The Bucket Push Action returns two variables that you can chain with additional Action, or just use for your own projects. The first is the CID. This is the Content ID of your data/blog/file/etc on IPFS. You can request it over any IPFS gateway or pin it to your own node to improve speed and redudancy (you can even use an external pinning service). The Action also returns the URL of your content on Textile's cloud gateway.

CI Examples: Gatsby websites and JavaScript web apps.

We've put together two simple examples for using Buckets with CI on GitHub to help you get started.

Gatsby Blog

In the first, we create a simple blog using Gatsby. The CI setup allows you to build your blog using ephemeral buckets whenever you create or update a Pull Request. Then, whenever those changes are merged to master, it updates a primary Bucket. In each case, the Bucket URLs are live for you to review or connect to your own domain.

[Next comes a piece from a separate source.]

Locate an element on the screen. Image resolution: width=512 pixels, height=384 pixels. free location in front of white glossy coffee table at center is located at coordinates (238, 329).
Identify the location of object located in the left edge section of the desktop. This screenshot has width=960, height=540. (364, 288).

The setup is very handy. This specific demo website publishes to a bucket that can always be viewed at https://gatsby-ipfs-blog.textile.cafe/. The URL never changes but always reflects the content pinned in the latest updates to the Bucket. Every Pull Request opened (such as this one) gets an ephemeral URL for viewing the changes: https://gatsby-ipfs-blog-377515556.textile.cafe/.

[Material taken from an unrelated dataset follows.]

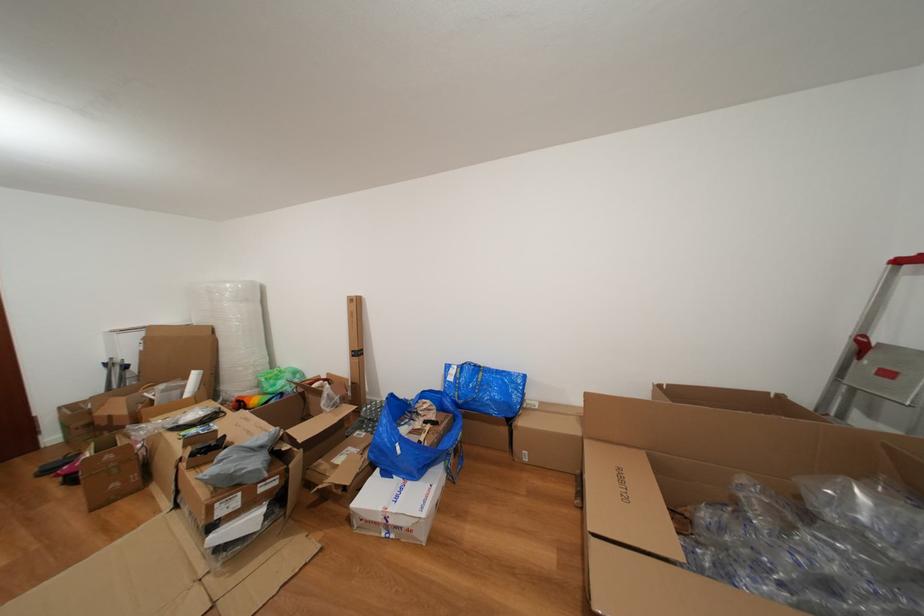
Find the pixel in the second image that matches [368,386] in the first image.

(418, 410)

JavaScript (Typescript) Web App

In the second, we use the GitHub Actions to build a web app (and PWA) written in Typescript to the final web app (including HTML and JavaScript). Next, it pushes that build folder to a different Textile Bucket depending on whether it is a Pull Request or Master. The setup is the same as the Gatsby site above, except uses the specific npm build steps to get the right output. Read the setup tutorial on the GitHub site for details!

Hugo Blog

Adapted and pushed by one of our community members, this example includes the build step for Hugo based websites and blogs.

What's next?

Buckets are still an experiment and we are learning how best to organize them and expose the right experience around them. If you try them out and have feedback, please let us know. We already have a few things we know will change, so keep an eye out for updates and progress.

The Textile team is already using Buckets and the corresponding tools on several of our production repos, and we're constantly finding new and interesting ways to combine web2 tech like GitHub Actions, with web3 innovations, like IPFS. If you'd like to give this a try, please dig in, ask us questions over in our Slack channel, start playing around with our Actions in your own repos, or just drop us a line to tell us what cool stuff you're building! We're excited about the prospect of combining good tools with the features of decentralized technology, and we think you'll find the experience is getting better every day.